2.1.2. AWS Storage Options: S3, EFS, FSx, and When to Use Each
💡 First Principle: Storage choice for ML is driven by three factors: throughput (how fast data flows to training instances), access pattern (random vs. sequential), and sharing (single instance vs. many instances reading simultaneously). The right storage option is the one that matches all three factors—not the one that's cheapest per GB.
Most ML workloads start and end with Amazon S3—it's the default data lake for AWS ML. But S3 is object storage: excellent for large sequential reads but poor for random access or POSIX-style file operations. When your training framework needs to read data like a filesystem (random seeks, small reads, file locking), S3 alone isn't enough.
| Storage | Type | Throughput | Access Pattern | Sharing | Best ML Use Case |
|---|---|---|---|---|---|
| Amazon S3 | Object | High (parallel reads) | Sequential, large objects | Unlimited concurrent | Training data lake, model artifacts, batch data |
| Amazon EFS | File (NFS) | Moderate | Random + sequential | Multi-instance POSIX | Shared datasets across training instances, notebook data |
| Amazon FSx for Lustre | File (Lustre) | Very high | Random + sequential | Multi-instance, S3-linked | High-performance distributed training, large model checkpoints |
| Amazon FSx for NetApp ONTAP | File (NFS/SMB) | High | Random + sequential | Multi-protocol | Hybrid workloads, multi-protocol access |
| Amazon EBS | Block | Very high (single instance) | Random | Single instance only | Local scratch, boot volumes, single-instance training |
S3 + SageMaker Integration: SageMaker training jobs can read directly from S3 in two modes. File mode downloads the entire dataset to the training instance before training starts—simple but adds startup time. Pipe mode streams data from S3 directly to the training algorithm—faster startup, lower disk requirements, but requires RecordIO/Protobuf format. Fast File mode (the default for many jobs) provides the best of both: streams from S3 with POSIX-like access, no format restrictions.

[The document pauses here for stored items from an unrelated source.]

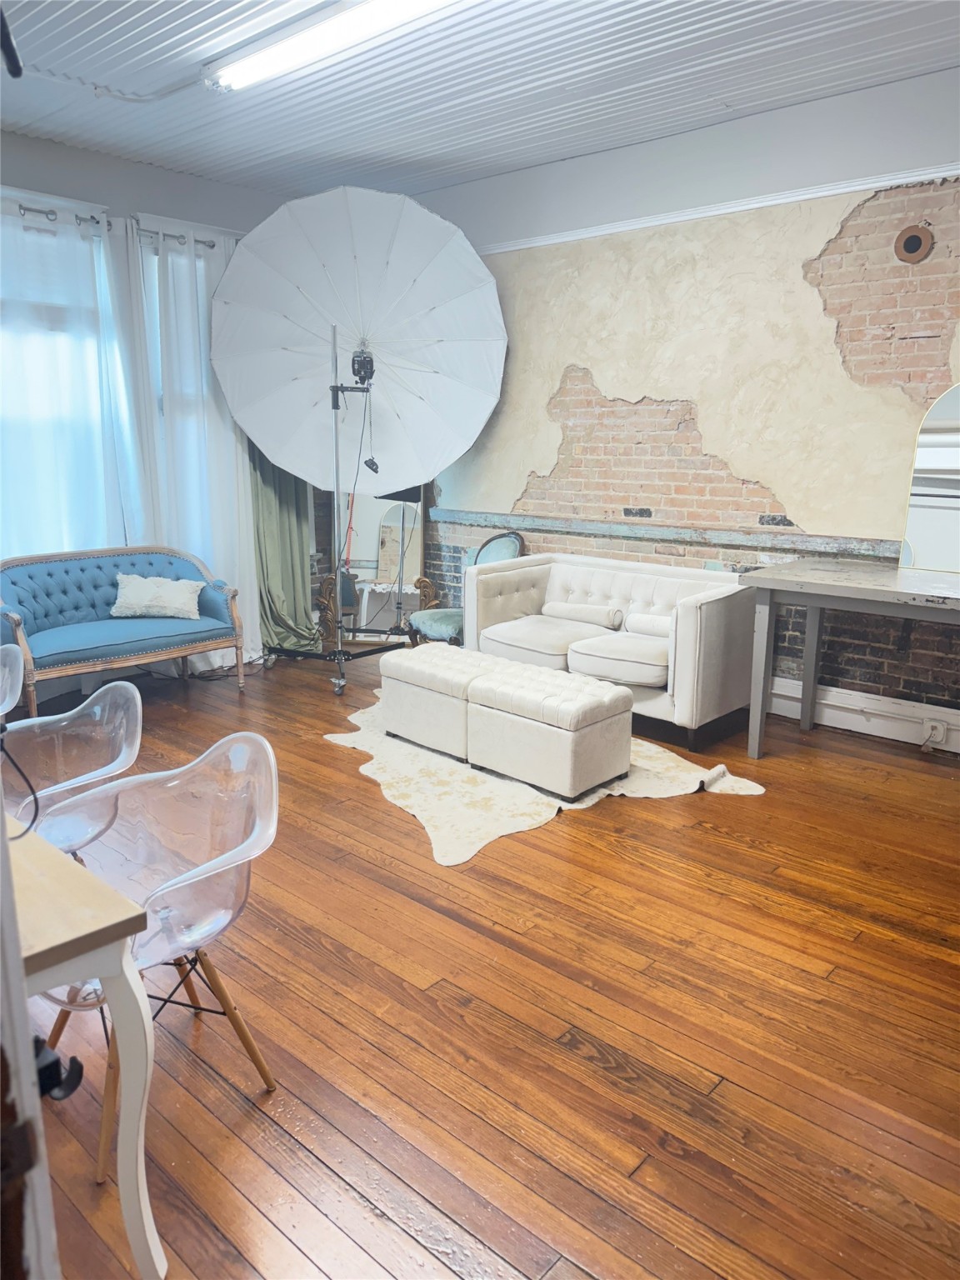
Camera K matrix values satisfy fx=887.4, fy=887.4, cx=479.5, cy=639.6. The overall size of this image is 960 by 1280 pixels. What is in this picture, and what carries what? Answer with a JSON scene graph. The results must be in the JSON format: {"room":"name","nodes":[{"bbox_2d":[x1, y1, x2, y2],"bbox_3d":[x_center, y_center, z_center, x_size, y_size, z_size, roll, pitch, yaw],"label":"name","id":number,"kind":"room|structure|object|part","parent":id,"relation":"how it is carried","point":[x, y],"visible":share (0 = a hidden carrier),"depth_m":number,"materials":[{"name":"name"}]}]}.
{"room":"living room","nodes":[
{"label":"living room","id":0,"kind":"room"},
{"bbox_2d":[0,125,304,686],"bbox_3d":[-2.768,-1.189,4.879,0.197,3.145,5.034,11,17,41],"label":"window wall","id":1,"kind":"structure","parent":0,"point":[62,149],"depth_m":5.26,"materials":[{"name":"paint"}]},
{"bbox_2d":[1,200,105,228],"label":"curtain rod","id":2,"kind":"object","parent":1,"relation":"attached to","point":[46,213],"visible":0.78,"depth_m":4.89,"materials":[{"name":"metal"}]},
{"bbox_2d":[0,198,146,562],"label":"sheer curtain","id":3,"kind":"object","parent":2,"relation":"hanging from","point":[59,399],"visible":0.64,"depth_m":5.05,"materials":[{"name":"white fabric"}]},
{"bbox_2d":[130,218,261,666],"bbox_3d":[-1.752,-1.176,5.706,0.136,2.790,0.833,11,17,41],"label":"sheer curtain","id":4,"kind":"object","parent":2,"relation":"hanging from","point":[225,434],"visible":0.62,"depth_m":5.60,"materials":[{"name":"white fabric"}]},
{"bbox_2d":[0,208,131,553],"bbox_3d":[-2.630,-1.268,4.989,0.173,2.059,1.202,11,17,41],"label":"window","id":5,"kind":"structure","parent":1,"relation":"in","point":[41,316],"depth_m":5.13,"materials":[{"name":"white glass"}]},
{"bbox_2d":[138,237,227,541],"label":"window","id":6,"kind":"structure","parent":1,"relation":"in","point":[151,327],"depth_m":5.58,"materials":[{"name":"white glass"}]},
{"bbox_2d":[249,444,318,659],"bbox_3d":[-1.366,-1.217,6.007,0.216,2.692,0.574,11,17,41],"label":"green curtain","id":7,"kind":"object","parent":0,"point":[272,549],"visible":0.41,"depth_m":6.15,"materials":[{"name":"green fabric"}]},
{"bbox_2d":[0,0,959,198],"bbox_3d":[-0.244,-2.251,2.380,6.587,0.125,5.815,11,17,41],"label":"ceiling","id":8,"kind":"structure","parent":0,"point":[795,95],"depth_m":4.04,"materials":[{"name":"paint"}]},
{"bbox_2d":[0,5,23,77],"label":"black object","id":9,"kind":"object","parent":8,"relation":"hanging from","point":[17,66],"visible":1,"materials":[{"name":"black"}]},
{"bbox_2d":[203,0,460,92],"bbox_3d":[-0.493,-2.402,3.425,1.689,0.093,0.228,11,17,41],"label":"fluorescent light","id":10,"kind":"object","parent":8,"relation":"attached to","point":[267,57],"visible":0.98,"depth_m":3.55,"materials":[{"name":"white"}]},
{"bbox_2d":[10,642,959,1279],"bbox_3d":[-0.302,0.906,2.976,6.562,0.103,5.814,11,17,41],"label":"floor","id":11,"kind":"structure","parent":0,"point":[612,1087],"depth_m":2.30,"materials":[{"name":"brown wood"}]},
{"bbox_2d":[0,640,24,717],"bbox_3d":[-1.839,0.435,3.038,0.521,0.771,0.525,11,17,41],"label":"clear chair","id":12,"kind":"object","parent":11,"relation":"on","point":[6,700],"visible":0.95,"depth_m":3.12,"materials":[{"name":"plastic"}]},
{"bbox_2d":[0,800,61,1279],"bbox_3d":[-0.793,0.203,0.820,0.962,2.205,0.381,11,17,41],"label":"door frame","id":13,"kind":"structure","parent":11,"relation":"on","point":[1,807],"depth_m":0.88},
{"bbox_2d":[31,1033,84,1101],"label":"black object","id":14,"kind":"object","parent":13,"relation":"attached to","point":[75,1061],"visible":0.6,"depth_m":0.93,"materials":[{"name":"black plastic"}]},
{"bbox_2d":[0,682,143,852],"bbox_3d":[-1.211,0.558,2.474,0.533,0.782,0.539,11,17,41],"label":"clear chair","id":15,"kind":"object","parent":11,"relation":"on","point":[98,708],"visible":0.69,"depth_m":2.56,"materials":[{"name":"plastic"}]},
{"bbox_2d":[4,817,163,1279],"bbox_3d":[-1.324,0.777,1.635,1.328,0.713,0.892,11,17,41],"label":"wooden table","id":16,"kind":"object","parent":11,"relation":"on","point":[127,1039],"visible":0.93,"depth_m":1.48,"materials":[{"name":"wood"}]},
{"bbox_2d":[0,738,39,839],"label":"power cord","id":17,"kind":"object","parent":16,"relation":"on","point":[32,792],"visible":0.96,"depth_m":1.75,"materials":[{"name":"black plastic"}]},
{"bbox_2d":[0,544,245,718],"bbox_3d":[-2.129,-0.072,5.101,0.734,0.850,1.424,11,17,41],"label":"settee","id":18,"kind":"object","parent":11,"relation":"on","point":[114,625],"visible":0.96,"depth_m":5.05,"materials":[{"name":"blue fabric"}]},
{"bbox_2d":[109,574,204,619],"bbox_3d":[-1.907,-0.256,5.249,0.536,0.236,0.226,-2,13,-8],"label":"throw pillow","id":19,"kind":"object","parent":18,"relation":"on","point":[130,592],"visible":0.99,"depth_m":5.18,"materials":[{"name":"fabric"}]},
{"bbox_2d":[29,729,280,1182],"bbox_3d":[-0.739,0.671,2.009,0.554,0.784,0.546,11,17,41],"label":"clear chair","id":20,"kind":"object","parent":11,"relation":"on","point":[207,880],"visible":0.79,"depth_m":2.07,"materials":[{"name":"plastic"}]},
{"bbox_2d":[255,332,413,695],"bbox_3d":[-0.868,-0.760,5.417,0.892,2.136,0.903,11,17,41],"label":"light stand","id":21,"kind":"object","parent":11,"relation":"on","point":[336,461],"visible":0.85,"depth_m":5.35,"materials":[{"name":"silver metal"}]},
{"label":"tripod base","id":22,"kind":"part","parent":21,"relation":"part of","materials":[{"name":"black metal"}]},
{"bbox_2d":[207,185,507,497],"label":"photography umbrella","id":23,"kind":"object","parent":21,"relation":"on","point":[275,452],"visible":0.93,"depth_m":5.44,"materials":[{"name":"white fabric"}]},
{"bbox_2d":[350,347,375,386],"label":"studio flash","id":24,"kind":"object","parent":21,"relation":"attached to","point":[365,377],"visible":0.95,"depth_m":5.36,"materials":[{"name":"black plastic"}]},
{"bbox_2d":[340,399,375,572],"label":"power cord","id":25,"kind":"object","parent":24,"relation":"hanging from","point":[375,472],"visible":0.85,"depth_m":5.59,"materials":[{"name":"black plastic"}]},
{"bbox_2d":[315,485,434,644],"bbox_3d":[-0.767,-0.742,6.475,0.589,1.556,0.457,11,17,41],"label":"standing mirror","id":26,"kind":"object","parent":11,"relation":"on","point":[370,533],"visible":0.6,"depth_m":6.50,"materials":[{"name":"mirror"}]},
{"bbox_2d":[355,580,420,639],"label":"small table","id":27,"kind":"object","parent":11,"relation":"on","point":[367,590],"visible":0.59,"depth_m":6.48,"materials":[{"name":"white"}]},
{"bbox_2d":[407,530,524,644],"bbox_3d":[-0.075,-0.231,5.735,0.588,0.897,0.632,11,17,41],"label":"blue chair","id":28,"kind":"object","parent":11,"relation":"on","point":[452,622],"visible":0.41,"depth_m":5.66,"materials":[{"name":"blue fabric"}]},
{"bbox_2d":[327,685,768,866],"bbox_3d":[0.140,0.524,4.386,1.693,0.015,2.069,-6,14,-27],"label":"cowhide rug","id":29,"kind":"object","parent":11,"relation":"on","point":[494,794],"visible":0.51,"depth_m":3.86,"materials":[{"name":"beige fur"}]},
{"bbox_2d":[378,641,504,758],"bbox_3d":[-0.121,0.275,4.464,0.646,0.425,0.547,11,17,41],"label":"ottoman","id":30,"kind":"object","parent":29,"relation":"on","point":[394,706],"visible":0.76,"depth_m":4.25,"materials":[{"name":"white fabric"}]},
{"bbox_2d":[464,661,632,799],"bbox_3d":[0.300,0.383,3.986,0.643,0.423,0.491,11,17,41],"label":"ottoman","id":31,"kind":"object","parent":29,"relation":"on","point":[594,700],"visible":0.99,"depth_m":3.80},
{"bbox_2d":[464,547,759,757],"bbox_3d":[0.705,-0.014,4.987,1.592,0.796,0.871,11,17,41],"label":"white sofa","id":32,"kind":"object","parent":11,"relation":"on","point":[716,606],"visible":0.84,"depth_m":4.73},
{"bbox_2d":[545,600,625,629],"bbox_3d":[0.601,-0.145,5.139,0.487,0.130,0.142,11,17,41],"label":"bolster pillow","id":33,"kind":"object","parent":32,"relation":"on","point":[605,617],"visible":0.98,"depth_m":5.07,"materials":[{"name":"white fabric"}]},
{"bbox_2d":[624,611,674,638],"bbox_3d":[0.996,-0.070,4.820,0.433,0.144,0.154,11,17,41],"label":"bolster pillow","id":34,"kind":"object","parent":32,"relation":"on","point":[657,619],"visible":0.64,"depth_m":4.79,"materials":[{"name":"white fabric"}]},
{"bbox_2d":[740,560,959,757],"bbox_3d":[1.990,0.184,3.918,1.537,0.858,0.710,11,17,41],"label":"console table","id":35,"kind":"object","parent":11,"relation":"on","point":[797,579],"visible":0.99,"depth_m":4.01,"materials":[{"name":"grey wood"}]},
{"bbox_2d":[898,383,959,575],"bbox_3d":[2.297,-0.725,3.965,0.737,0.865,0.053,11,17,41],"label":"mirror","id":36,"kind":"object","parent":35,"relation":"on","point":[918,522],"visible":1,"depth_m":4.12,"materials":[{"name":"mirror"}]},
{"bbox_2d":[400,65,959,739],"bbox_3d":[1.551,-1.158,4.761,6.489,3.145,0.197,11,17,41],"label":"right wall","id":37,"kind":"structure","parent":0,"point":[700,189],"depth_m":4.70,"materials":[{"name":"beige paint"}]},
{"bbox_2d":[422,508,899,557],"bbox_3d":[1.306,-0.553,4.846,4.400,0.070,0.061,11,17,41],"label":"wall trim","id":38,"kind":"structure","parent":37,"relation":"attached to","point":[589,528],"depth_m":4.98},
{"bbox_2d":[476,160,959,255],"bbox_3d":[1.720,-2.209,4.339,4.597,0.057,0.107,11,17,41],"label":"wall trim","id":39,"kind":"structure","parent":37,"relation":"attached to","point":[602,232],"depth_m":4.66,"materials":[{"name":"white paint"}]},
{"bbox_2d":[761,675,959,753],"bbox_3d":[2.189,0.431,4.373,4.367,0.176,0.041,11,17,41],"label":"baseboard","id":40,"kind":"structure","parent":37,"relation":"attached to","point":[834,695],"depth_m":4.56,"materials":[{"name":"white paint"}]},
{"bbox_2d":[922,717,948,744],"bbox_3d":[2.191,0.441,4.271,0.080,0.104,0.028,11,17,41],"label":"wall socket","id":41,"kind":"object","parent":40,"relation":"attached to","point":[940,735],"visible":0.98,"depth_m":4.27,"materials":[{"name":"white plastic"}]},
{"bbox_2d":[894,225,933,263],"bbox_3d":[1.983,-1.810,4.065,0.150,0.161,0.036,11,17,41],"label":"vent","id":42,"kind":"object","parent":37,"relation":"in","point":[911,243],"visible":0.98,"depth_m":4.06,"materials":[{"name":"brown metal"}]}
]}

FSx for Lustre + S3 Pattern: For distributed training across many GPU instances, create an FSx for Lustre filesystem linked to your S3 bucket. FSx caches data locally with sub-millisecond latency while S3 remains the durable source of truth. This pattern is common for large-scale training where I/O is the bottleneck.
⚠️ Exam Trap: Don't confuse storage cost with total cost. EFS costs more per GB than S3, but if using S3 requires a 30-minute download phase before each training job (file mode), the compute time you waste waiting may cost more than EFS would. The exam tests whether you optimize for total workflow cost, not just storage cost.
Reflection Question: A team runs distributed training across 8 GPU instances. Each instance needs to read the same 200 GB dataset. Training with S3 file mode takes 25 minutes just for data download. What storage architecture would reduce this overhead?